Eye Lab

Onderzoek met volwassenen

In het Eye Lab wordt ook onderzoek gedaan met volwassenen. Hieronder staat een beschrijving van een afgerond onderzoek naar Nederlands leren op latere leeftijd, maar er zijn ook onderzoeken uitgevoerd naar het lezen van poezie en het bekijken van schilderijen.

Nederlands als tweede taal

Onderzoek in het Eye Lab met volwassenen is onder andere gedaan door Hanneke Loerts in het kader van haar promotieonderzoek. Haar onderzoek richtte zich op het Nederlandse geslachtensysteem, waarbij woorden worden opgedeeld in de-woorden en het-woorden. Als we als kind onze moedertaal leren, dan gaat dit bijna vanzelf. Vaak kunnen we de onderliggende regels van onze eigen taal niet eens opnoemen. Waarom zeggen wij bijvoorbeeld 'een mooi meisje' en niet een 'een mooie meisje', terwijl je wel over 'het mooie meisje' kunt praten? Mede door de vreemde regels blijkt het Nederlandse geslachtensysteem één van de grootste struikelblokken voor mensen die op latere leeftijd Nederlands leren. Dit heeft te maken met de scheve verdeling van de- en het-woorden (75% de-woorden tegenover 25% het-woorden), de onduidelijke toewijzing van de naamwoorden aan deze twee categorieën ('de kluis', maar 'het huis') en de onduidelijke grammaticale regels van het systeem (zoals de verschillende uitgangen van het bijvoeglijk naamwoord na onbepaalde en bepaalde lidwoorden: 'een mooi meisje' en 'het mooie meisje'). Gebruiken Nederlandse moedertaalsprekers dit vreemde systeem ook tijdens het luisteren naar taal? En kunnen tweede taalleerders, die na hun puberteit Nederlands hebben geleerd, een dergelijk abstract systeem nog onder de knie krijgen?

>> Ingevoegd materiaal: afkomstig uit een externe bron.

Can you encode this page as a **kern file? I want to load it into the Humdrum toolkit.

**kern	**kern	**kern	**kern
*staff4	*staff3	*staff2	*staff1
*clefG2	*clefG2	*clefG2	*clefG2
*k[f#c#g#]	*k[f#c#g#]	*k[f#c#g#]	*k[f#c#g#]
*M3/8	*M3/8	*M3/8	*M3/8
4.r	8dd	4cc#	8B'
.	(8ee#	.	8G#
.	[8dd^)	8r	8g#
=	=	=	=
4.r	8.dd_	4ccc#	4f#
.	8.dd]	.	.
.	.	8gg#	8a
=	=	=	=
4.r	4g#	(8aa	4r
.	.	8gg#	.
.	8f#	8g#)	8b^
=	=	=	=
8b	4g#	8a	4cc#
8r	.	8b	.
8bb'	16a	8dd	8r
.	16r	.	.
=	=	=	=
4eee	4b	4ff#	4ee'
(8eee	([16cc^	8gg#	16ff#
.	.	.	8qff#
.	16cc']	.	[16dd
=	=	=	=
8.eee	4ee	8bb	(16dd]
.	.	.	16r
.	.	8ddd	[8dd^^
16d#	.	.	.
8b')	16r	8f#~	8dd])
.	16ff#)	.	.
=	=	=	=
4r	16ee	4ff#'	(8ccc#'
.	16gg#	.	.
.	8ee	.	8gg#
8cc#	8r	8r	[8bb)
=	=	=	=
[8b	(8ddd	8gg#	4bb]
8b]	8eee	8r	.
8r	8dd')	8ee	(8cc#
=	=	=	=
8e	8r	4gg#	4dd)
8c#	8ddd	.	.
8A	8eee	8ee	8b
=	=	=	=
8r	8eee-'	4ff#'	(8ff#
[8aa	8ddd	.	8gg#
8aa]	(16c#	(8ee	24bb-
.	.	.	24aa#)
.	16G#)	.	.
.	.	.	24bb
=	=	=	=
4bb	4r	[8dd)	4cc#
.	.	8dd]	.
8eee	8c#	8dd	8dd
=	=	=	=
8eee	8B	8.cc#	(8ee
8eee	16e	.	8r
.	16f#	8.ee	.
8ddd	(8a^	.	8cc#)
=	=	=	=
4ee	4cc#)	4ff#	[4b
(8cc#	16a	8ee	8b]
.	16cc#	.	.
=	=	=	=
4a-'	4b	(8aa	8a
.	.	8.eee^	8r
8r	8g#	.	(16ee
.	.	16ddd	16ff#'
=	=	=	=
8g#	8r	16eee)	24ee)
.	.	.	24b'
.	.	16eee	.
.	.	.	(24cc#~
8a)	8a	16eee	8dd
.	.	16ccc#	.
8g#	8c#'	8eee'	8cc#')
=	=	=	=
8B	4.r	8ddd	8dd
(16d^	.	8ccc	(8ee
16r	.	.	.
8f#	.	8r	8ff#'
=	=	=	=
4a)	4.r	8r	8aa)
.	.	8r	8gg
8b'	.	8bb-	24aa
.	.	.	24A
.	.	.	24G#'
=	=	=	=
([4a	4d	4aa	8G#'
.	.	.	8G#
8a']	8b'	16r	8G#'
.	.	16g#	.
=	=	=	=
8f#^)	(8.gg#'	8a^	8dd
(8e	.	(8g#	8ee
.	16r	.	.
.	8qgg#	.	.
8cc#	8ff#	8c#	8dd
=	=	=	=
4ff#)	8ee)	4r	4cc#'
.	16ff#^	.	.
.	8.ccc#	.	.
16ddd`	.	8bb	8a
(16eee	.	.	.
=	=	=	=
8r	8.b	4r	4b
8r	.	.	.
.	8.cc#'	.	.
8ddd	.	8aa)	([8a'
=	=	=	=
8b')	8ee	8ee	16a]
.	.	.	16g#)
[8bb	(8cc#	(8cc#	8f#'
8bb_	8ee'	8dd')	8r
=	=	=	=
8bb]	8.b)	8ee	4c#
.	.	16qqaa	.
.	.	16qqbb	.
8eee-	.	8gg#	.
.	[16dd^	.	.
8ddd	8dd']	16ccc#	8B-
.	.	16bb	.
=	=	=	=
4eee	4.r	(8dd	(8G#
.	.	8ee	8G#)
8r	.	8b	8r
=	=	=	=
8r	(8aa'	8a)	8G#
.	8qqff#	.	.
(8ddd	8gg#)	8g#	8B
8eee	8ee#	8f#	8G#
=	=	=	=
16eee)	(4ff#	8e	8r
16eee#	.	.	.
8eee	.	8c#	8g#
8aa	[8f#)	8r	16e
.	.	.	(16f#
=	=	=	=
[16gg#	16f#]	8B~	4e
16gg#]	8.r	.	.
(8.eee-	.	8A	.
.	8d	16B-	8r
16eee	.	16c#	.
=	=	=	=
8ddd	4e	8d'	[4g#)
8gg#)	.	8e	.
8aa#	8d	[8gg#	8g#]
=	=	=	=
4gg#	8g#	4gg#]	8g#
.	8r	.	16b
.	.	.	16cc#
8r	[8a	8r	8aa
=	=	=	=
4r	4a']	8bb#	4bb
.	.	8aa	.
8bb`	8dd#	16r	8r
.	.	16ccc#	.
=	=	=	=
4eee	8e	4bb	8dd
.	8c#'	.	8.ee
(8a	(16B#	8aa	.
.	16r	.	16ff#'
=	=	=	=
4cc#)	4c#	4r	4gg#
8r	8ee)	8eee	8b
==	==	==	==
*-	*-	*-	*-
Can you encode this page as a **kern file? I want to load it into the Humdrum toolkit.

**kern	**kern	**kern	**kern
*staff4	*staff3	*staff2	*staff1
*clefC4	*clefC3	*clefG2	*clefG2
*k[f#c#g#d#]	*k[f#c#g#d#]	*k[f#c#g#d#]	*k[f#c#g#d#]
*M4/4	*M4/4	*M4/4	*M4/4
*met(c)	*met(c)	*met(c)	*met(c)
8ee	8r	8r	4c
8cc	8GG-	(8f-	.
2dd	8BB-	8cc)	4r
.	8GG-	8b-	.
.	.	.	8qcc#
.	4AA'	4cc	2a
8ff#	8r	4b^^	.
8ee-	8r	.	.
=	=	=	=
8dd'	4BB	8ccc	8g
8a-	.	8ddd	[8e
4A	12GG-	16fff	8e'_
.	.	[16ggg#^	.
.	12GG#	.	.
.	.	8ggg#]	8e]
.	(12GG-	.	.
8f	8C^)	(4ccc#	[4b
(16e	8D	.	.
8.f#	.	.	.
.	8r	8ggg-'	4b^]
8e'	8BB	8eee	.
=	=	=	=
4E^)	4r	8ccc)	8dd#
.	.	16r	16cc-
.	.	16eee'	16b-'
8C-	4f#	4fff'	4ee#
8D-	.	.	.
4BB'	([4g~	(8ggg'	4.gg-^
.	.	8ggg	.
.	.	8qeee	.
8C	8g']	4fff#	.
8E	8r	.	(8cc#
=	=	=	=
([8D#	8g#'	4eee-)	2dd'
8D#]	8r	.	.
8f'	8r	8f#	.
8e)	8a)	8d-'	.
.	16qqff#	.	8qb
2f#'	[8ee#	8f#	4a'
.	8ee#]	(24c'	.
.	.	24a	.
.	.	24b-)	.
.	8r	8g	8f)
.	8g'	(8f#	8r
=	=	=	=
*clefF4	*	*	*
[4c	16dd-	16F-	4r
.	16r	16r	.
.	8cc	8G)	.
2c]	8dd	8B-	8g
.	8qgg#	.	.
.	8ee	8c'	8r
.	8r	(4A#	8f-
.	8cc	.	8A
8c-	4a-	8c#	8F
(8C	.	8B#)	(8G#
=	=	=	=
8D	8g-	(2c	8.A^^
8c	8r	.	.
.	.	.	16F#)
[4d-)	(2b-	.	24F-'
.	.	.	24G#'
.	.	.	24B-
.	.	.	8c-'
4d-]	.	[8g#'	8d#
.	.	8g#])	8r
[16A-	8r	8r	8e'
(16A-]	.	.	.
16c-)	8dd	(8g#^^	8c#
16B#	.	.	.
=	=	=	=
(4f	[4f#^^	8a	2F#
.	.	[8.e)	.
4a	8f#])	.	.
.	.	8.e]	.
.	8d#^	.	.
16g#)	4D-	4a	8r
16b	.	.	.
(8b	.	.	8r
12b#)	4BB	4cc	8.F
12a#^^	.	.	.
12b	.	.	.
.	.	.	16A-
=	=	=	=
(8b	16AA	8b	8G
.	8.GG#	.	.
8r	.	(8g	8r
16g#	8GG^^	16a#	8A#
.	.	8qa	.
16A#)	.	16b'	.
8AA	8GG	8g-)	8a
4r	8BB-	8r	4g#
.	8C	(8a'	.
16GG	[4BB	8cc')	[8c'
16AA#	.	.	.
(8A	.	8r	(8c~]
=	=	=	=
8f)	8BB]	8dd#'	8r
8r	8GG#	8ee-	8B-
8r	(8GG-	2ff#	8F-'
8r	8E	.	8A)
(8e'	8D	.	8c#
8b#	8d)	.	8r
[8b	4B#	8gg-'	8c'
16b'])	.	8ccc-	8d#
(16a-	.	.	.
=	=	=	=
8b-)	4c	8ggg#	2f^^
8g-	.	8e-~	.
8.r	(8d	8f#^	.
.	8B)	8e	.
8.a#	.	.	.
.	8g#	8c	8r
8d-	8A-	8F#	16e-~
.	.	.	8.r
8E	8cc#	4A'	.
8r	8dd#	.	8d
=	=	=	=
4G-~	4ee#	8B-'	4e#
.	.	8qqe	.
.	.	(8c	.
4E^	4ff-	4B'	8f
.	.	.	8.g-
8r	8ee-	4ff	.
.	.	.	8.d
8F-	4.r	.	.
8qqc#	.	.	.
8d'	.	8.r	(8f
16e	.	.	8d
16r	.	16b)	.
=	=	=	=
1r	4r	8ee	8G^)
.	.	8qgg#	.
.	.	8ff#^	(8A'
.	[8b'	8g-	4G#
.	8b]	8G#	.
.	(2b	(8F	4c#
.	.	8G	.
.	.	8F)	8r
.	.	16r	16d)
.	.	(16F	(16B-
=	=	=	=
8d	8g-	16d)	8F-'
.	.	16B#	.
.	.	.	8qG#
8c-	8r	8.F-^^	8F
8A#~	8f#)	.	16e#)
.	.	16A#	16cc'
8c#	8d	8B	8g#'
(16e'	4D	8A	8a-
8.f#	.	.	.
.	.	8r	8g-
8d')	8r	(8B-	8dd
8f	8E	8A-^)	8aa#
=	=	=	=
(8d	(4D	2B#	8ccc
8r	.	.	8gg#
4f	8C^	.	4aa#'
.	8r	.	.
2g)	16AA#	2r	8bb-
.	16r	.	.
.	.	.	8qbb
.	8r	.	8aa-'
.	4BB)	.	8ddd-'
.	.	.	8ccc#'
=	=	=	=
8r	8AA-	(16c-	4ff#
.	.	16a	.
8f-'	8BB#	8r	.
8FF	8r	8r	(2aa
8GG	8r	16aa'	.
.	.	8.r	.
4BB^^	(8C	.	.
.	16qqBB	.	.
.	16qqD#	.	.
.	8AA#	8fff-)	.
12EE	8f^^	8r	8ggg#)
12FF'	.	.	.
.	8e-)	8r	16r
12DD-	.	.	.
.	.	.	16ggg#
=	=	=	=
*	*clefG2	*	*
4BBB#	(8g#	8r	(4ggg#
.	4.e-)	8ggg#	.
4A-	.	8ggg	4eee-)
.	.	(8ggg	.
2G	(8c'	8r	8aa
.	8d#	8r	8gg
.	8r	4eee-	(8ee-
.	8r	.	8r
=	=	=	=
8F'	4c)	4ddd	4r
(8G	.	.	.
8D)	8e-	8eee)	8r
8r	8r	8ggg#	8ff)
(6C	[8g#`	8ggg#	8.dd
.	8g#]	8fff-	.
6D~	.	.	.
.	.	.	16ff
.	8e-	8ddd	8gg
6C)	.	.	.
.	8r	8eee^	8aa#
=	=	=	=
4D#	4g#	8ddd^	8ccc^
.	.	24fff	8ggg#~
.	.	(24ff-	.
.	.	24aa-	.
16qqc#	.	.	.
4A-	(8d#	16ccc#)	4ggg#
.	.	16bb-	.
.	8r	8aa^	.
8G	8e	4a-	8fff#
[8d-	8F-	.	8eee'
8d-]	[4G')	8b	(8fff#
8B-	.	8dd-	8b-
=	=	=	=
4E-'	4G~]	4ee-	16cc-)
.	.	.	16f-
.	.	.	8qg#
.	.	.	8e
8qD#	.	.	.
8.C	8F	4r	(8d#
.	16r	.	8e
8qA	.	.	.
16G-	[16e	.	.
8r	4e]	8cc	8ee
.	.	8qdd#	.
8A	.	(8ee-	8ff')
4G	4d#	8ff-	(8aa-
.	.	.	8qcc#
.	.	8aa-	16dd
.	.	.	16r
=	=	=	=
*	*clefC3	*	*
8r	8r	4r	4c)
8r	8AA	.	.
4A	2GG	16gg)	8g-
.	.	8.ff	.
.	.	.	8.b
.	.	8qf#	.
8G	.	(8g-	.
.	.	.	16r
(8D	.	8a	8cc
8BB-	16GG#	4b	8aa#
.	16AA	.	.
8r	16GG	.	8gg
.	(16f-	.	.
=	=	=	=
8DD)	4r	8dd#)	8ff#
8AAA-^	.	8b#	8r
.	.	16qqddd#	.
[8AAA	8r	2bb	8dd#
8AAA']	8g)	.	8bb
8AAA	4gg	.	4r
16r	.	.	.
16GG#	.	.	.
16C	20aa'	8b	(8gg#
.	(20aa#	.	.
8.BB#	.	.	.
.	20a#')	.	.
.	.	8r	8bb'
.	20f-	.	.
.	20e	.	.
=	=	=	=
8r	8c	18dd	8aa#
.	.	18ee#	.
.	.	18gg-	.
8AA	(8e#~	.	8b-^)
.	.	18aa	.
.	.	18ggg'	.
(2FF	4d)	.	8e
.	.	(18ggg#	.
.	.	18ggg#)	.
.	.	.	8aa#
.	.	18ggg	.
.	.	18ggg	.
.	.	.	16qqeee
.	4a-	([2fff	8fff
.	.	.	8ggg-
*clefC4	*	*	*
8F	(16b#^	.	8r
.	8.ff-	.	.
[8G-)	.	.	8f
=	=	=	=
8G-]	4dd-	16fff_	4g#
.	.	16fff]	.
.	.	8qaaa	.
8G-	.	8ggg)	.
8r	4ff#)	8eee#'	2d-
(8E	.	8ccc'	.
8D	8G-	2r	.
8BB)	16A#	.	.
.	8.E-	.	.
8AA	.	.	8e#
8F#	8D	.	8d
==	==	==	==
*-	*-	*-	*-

Uit de onderzoeken van Hanneke Loerts blijkt dat het abstracte Nederlandse geslachtensysteem wel degelijk nut heeft tijdens taalverwerking: moedertaalsprekers gebruiken het lidwoord 'de' om te voorspellen wat het volgende woord zal zijn. Het lidwoord 'het' kan echter niet voorspellend gebruikt worden, waarschijnlijk omdat alle woorden voorafgegaan kunnen worden door 'het' wanneer zij als verkleinwoord worden gebruikt (zoals in 'het autootje'). Ondanks deze asymmetrie reageerden moedertaalsprekers wel even sterk op fouten van de- en het-woorden (zoals '*het kluis' en '*de huis'). De asymmetrie had echter wel weer gevolgen voor de reacties van late tweede taalleerders: na langdurige blootstelling aan het Nederlands konden zij fouten van de-woorden herkennen en repareren, maar fouten van het-woorden (zoals '*de huis' of '*de meisje') werden niet als fout herkend. Ook konden de late leerders geslachtsmarkering niet gebruiken om woorden te voorspellen. Het leren van een asymmetrisch en abstract systeem lijkt alleen mogelijk na jarenlange ervaring. En zelfs dan blijft het ongewone geslacht, de het-woorden, een immens struikelblok.